Tasks and exercises:
**A.** Which countries does the passage on Western attitudes toward Africa name as having social democratic policies?
**B.** What reason does the passage on Western attitudes toward Africa give for the West's sanctimonious summons to Africa?
**C.** Carry on the passage on Western attitudes toward Africa from its last sentence.

Selected excerpt:
--- --- ---

In any case, all of Western Europe lives under the U.S. security umbrella i.e. America pays for their security. But it does not tell them how to govern themselves. Norway, Sweden and Denmark have social democratic policies that are almost the opposite of America’s free market system. However America does not scold and lecture their leaders on how to be good free market copycats.
The reason behind the sanctimonious summons to Africa by the West is racial. There is a deeply engrained, often subconscious, though in some cases conscious, racial superiority complex in the mind of many white people. They believe that Africans are children incapable of self-government and, therefore, need the paternalist hand of white superintendents. This was the basis of colonialism and has never gone away. The view of many white people, consciously or subconsciously, is exactly like what Albert Schweitzer of Gabon fame wrote in the 19th Century: that “the African is a child and with children nothing can be done without authority.”

--- --- ---

Dataset entries:
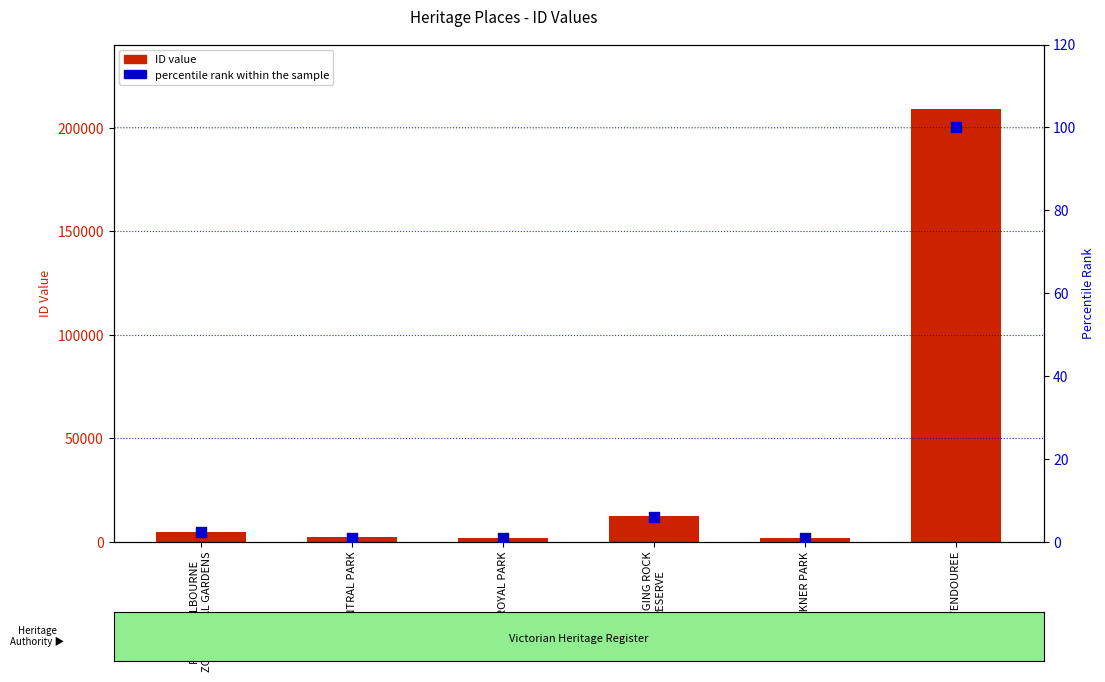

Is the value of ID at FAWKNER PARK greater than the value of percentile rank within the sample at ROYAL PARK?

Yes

--- --- ---

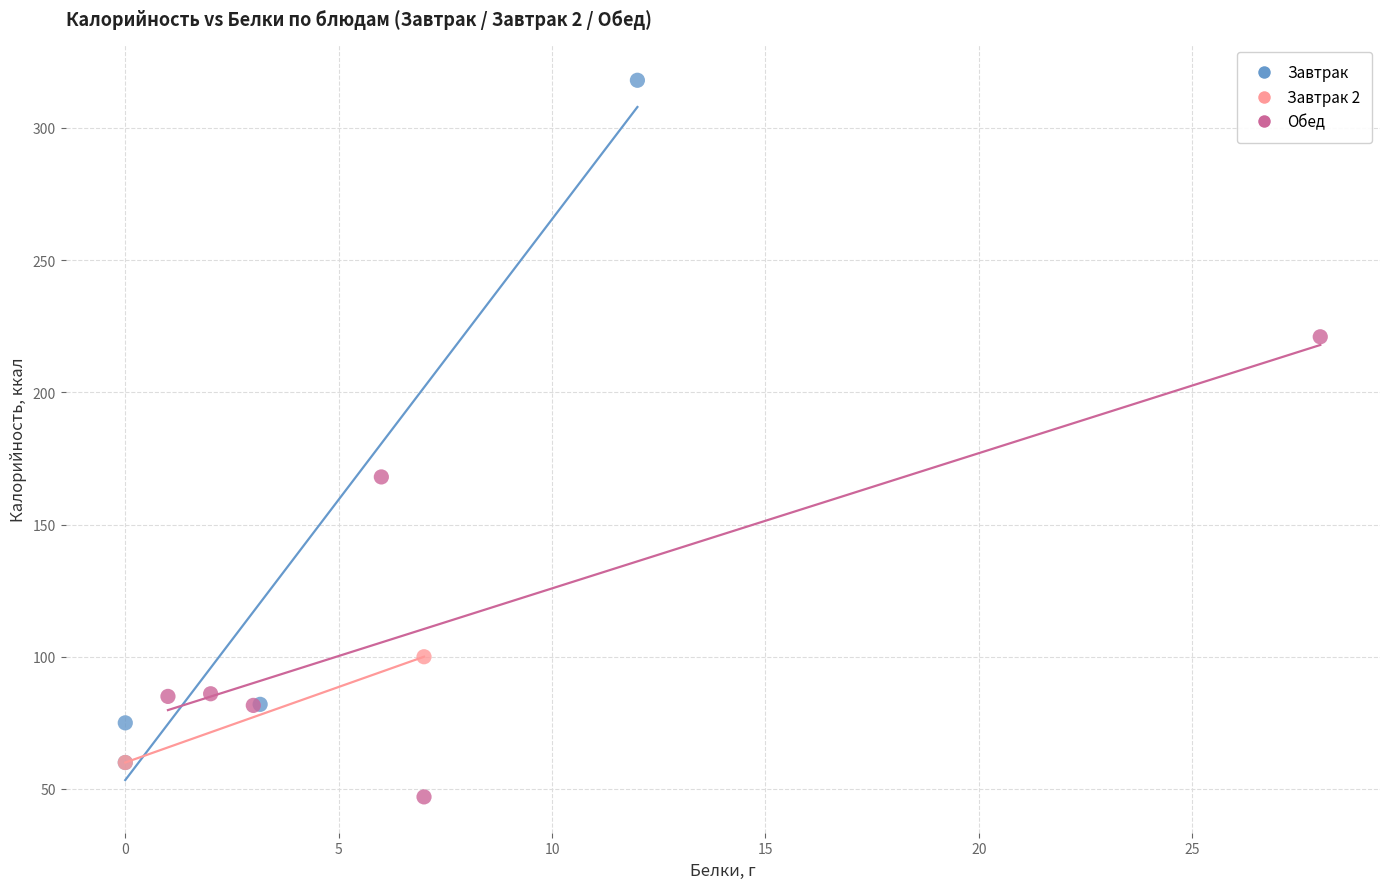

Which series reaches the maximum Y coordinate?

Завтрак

--- --- ---

Answers for the exercise:
**A.** Norway, Sweden and Denmark.

**B.** The passage says the reason is racial. Many white people hold a deeply engrained racial superiority complex, often subconscious but sometimes conscious, and believe Africans are children incapable of self-government who need the paternalist hand of white superintendents.

**C.**
So deep is the impulse to lecture and scold Africans; especially leaders, that this attitude cannot be found anywhere in the West’s approach, even to child upbringing and education. Many white people who indulge in endless lectures, summons and scolding of African leaders give white children a lot of autonomy to make decisions. They pick the bills and yet give the children freedom to experiment and make mistakes. They recognise that mistakes are necessary for learning.
The same applies to the Western education systems. As one who has benefited from it, I have been impressed and inspired by the attitude lecturers towards students in the West. They allow them to experiment, give them a lot of autonomy and avoid exercising authority over them.
At a personal level, I do not dictate to my son or the many young people I have fostered. I help(ed) finance their education and other needs but I do not see this as a basis to dictate to them how they should lead their lives.
Nations like individuals can change and improve. But they need time and space to do so without intrusions from outside. Besides there is nothing that proves that the richest countries are best placed to judge the internal virtues and vices of poorer nations. More than any other country, the U.S. should be understanding of the complexity of social change.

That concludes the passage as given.